The first indication of how things could continue comes from a pronouncement from an economist at the People’s Bank of China, who recently stated that local governments were likely to respond by investing in high-cost infrastructure projects, supported by trillions of yuan of local government bonds released as fiscal stimulus. This could see local governments at China’s peripheries expanding the already extensive cross-border collaboration with low-income neighbouring countries desperate for infrastructure and investment. While BRI construction has temporarily ground to a halt across Central, South and South East Asia, this provides reason to suggest that, once travel restrictions are lifted, BRI-related activities will increase with renewed zeal.
However, the debt-stricken countries on China’s periphery are not able to wait that long. For example, on 26 March, Kyrgyzstan became the first country to receive a soft loan to tackle the economic impact of COVID-19 totalling $120.9 million – not from China but from the International Monetary Fund. Its largely remittance-based economy is taking a further hit as swathes of workers return home from Russia as enforced lockdown is extinguishing work opportunities in Moscow. Heart-breaking stories of people unable to afford to feed their families as food prices have shot up and shops have closed have appeared in the local media. The country has received financial support and donations of masks and personal protective equipment from USAID, the World Health Organization, and the Soros Foundation Kyrgyzstan. While China and Russia have donated much-needed medical equipment, Kyrgyzstan’s debts to China total at least 30% of its GDP with almost half belonging to a single creditor – China’s Export-Import Bank. It is not clear how this debt will be managed in the near term.
Elsewhere, the consequences of unprofitable Chinese overseas investments have become devastatingly apparent. In Australia, when Chinese businessman Liu Dianbo recently closed 34 private hospitals he owned in Australia due to a cited lack of profit. As this case demonstrates, with profits stalling, there is little to prevent Chinese investors from simply shutting down essential infrastructural operations overseas. While strong states like Australia can mobilise other resources to fill this gap, this is far from the case in countries like Kyrgyzstan, where the government is already struggling to respond to the epidemic.

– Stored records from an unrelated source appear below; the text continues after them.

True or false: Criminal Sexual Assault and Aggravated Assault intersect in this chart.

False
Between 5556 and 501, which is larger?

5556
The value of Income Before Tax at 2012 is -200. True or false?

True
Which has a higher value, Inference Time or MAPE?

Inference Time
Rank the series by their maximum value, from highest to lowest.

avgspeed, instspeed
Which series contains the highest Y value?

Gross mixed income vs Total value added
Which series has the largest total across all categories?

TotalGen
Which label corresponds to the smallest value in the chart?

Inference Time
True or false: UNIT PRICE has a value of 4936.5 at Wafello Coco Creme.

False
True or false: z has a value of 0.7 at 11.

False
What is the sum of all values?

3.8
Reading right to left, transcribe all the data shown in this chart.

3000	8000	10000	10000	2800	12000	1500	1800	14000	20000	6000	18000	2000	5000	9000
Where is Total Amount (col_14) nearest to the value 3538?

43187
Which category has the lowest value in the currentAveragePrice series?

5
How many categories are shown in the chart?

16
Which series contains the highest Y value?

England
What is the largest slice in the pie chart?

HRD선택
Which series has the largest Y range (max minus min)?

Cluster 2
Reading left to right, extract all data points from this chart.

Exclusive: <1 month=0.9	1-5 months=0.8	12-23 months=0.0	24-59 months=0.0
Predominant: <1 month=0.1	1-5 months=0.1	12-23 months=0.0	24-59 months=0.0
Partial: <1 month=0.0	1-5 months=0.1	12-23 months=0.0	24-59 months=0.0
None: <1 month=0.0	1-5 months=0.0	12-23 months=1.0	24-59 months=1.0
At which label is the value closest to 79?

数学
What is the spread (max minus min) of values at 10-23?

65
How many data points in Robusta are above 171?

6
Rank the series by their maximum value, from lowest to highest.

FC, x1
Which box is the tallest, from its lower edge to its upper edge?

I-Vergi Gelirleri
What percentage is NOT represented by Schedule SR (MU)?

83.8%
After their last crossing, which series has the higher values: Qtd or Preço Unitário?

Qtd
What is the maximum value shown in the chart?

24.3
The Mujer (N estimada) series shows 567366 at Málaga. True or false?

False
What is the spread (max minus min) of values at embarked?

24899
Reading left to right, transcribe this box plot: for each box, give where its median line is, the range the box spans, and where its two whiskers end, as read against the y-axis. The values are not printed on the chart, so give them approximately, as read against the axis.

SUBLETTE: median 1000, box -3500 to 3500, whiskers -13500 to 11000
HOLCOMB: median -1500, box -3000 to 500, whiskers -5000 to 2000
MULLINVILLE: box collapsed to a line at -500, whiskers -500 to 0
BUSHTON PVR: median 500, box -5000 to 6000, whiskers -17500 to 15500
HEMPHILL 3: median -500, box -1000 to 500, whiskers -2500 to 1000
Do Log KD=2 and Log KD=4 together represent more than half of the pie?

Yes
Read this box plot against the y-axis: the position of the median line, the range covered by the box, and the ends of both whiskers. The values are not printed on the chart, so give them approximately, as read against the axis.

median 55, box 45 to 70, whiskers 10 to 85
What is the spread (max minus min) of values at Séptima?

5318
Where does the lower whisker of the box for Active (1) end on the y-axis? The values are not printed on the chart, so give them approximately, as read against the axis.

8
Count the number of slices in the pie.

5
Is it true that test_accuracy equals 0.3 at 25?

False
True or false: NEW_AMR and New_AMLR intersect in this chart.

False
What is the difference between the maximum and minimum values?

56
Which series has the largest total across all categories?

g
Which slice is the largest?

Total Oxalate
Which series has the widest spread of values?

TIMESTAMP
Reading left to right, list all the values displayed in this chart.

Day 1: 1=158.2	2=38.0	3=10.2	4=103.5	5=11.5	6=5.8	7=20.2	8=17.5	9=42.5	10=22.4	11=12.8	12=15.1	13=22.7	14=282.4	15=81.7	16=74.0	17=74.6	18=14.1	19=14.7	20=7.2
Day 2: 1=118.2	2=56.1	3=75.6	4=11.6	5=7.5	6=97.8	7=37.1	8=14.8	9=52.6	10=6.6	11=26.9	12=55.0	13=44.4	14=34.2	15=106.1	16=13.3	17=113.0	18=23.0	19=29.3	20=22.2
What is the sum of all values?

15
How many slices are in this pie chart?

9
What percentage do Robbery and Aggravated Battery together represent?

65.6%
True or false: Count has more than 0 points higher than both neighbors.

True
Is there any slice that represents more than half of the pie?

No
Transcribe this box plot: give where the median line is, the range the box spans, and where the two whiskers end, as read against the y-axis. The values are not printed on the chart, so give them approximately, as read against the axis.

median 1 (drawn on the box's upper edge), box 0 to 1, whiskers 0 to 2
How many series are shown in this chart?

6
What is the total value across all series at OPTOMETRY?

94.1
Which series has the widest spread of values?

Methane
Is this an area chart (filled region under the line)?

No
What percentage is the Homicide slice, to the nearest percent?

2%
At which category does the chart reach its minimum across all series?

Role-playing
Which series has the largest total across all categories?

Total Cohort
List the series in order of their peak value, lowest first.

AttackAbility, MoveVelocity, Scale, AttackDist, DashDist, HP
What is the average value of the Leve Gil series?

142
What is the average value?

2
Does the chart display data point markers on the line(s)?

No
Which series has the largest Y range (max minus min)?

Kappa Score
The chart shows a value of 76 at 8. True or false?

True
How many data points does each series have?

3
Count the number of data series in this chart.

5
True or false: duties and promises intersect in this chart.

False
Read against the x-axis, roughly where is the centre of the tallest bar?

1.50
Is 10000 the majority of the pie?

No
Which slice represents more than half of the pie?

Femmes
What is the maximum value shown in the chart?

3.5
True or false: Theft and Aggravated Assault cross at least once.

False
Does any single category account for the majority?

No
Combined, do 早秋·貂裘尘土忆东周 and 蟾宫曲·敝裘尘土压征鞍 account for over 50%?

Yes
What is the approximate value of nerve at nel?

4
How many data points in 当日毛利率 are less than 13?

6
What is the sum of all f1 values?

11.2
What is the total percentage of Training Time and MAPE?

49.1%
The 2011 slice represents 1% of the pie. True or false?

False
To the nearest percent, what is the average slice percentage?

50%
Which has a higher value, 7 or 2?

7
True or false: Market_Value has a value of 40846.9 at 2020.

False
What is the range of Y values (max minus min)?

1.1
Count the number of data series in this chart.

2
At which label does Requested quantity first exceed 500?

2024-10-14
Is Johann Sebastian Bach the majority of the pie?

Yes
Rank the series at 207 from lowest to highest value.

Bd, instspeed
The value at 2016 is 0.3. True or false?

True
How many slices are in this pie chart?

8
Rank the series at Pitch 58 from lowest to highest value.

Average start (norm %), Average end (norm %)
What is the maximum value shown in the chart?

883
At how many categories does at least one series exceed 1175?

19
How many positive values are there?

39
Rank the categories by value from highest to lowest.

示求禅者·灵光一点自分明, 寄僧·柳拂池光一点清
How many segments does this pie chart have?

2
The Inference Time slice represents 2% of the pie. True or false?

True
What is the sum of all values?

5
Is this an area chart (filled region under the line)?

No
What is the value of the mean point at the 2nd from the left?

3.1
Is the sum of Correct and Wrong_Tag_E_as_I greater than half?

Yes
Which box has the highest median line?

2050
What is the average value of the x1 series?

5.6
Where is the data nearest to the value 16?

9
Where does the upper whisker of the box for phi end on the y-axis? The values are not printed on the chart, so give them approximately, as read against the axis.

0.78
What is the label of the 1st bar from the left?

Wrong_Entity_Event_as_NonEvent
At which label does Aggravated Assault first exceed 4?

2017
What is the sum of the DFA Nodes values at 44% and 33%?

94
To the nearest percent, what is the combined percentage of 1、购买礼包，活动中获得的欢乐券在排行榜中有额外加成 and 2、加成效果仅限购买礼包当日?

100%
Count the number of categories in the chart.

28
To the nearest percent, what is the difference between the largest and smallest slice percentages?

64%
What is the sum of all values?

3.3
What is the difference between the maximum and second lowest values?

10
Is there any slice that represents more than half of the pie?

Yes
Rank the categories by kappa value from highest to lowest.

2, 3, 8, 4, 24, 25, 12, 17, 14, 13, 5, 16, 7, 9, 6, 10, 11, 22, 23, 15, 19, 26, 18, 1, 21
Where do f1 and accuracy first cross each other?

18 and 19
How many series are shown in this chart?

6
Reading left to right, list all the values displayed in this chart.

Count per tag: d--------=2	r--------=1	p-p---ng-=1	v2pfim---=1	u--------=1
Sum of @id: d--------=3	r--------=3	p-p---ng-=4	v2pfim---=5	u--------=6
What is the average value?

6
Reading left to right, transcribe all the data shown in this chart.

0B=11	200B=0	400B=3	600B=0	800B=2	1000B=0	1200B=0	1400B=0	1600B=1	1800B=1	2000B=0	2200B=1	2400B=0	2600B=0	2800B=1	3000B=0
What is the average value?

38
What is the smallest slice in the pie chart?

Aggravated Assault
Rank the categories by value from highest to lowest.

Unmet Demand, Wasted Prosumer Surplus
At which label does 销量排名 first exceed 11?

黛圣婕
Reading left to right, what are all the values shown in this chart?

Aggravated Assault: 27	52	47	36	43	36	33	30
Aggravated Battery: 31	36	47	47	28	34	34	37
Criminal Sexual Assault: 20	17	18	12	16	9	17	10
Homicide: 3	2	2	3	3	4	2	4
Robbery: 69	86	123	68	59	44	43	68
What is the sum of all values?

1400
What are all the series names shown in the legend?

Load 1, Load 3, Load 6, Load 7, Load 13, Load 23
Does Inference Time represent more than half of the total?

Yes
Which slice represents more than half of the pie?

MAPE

Many other countries in Africa and Southeast Asia are facing comparable situations to that of Kyrgyzstan: corrupt governments, fragile health systems, and large debts to China. How China’s big banks and billionaires respond to the economic crisis ripping through the world will have profound consequences for the living standards of many of the world’s poorest. Some have suggested that the international symbolic capital acquired by China through its comparatively effective management of the pandemic will outweigh the accusations by Western countries that its initial handling of the crisis was poor, and shift normative power further away from Western countries. But how China acts as the world’s largest debt collector during this crisis should also form a large part of this picture.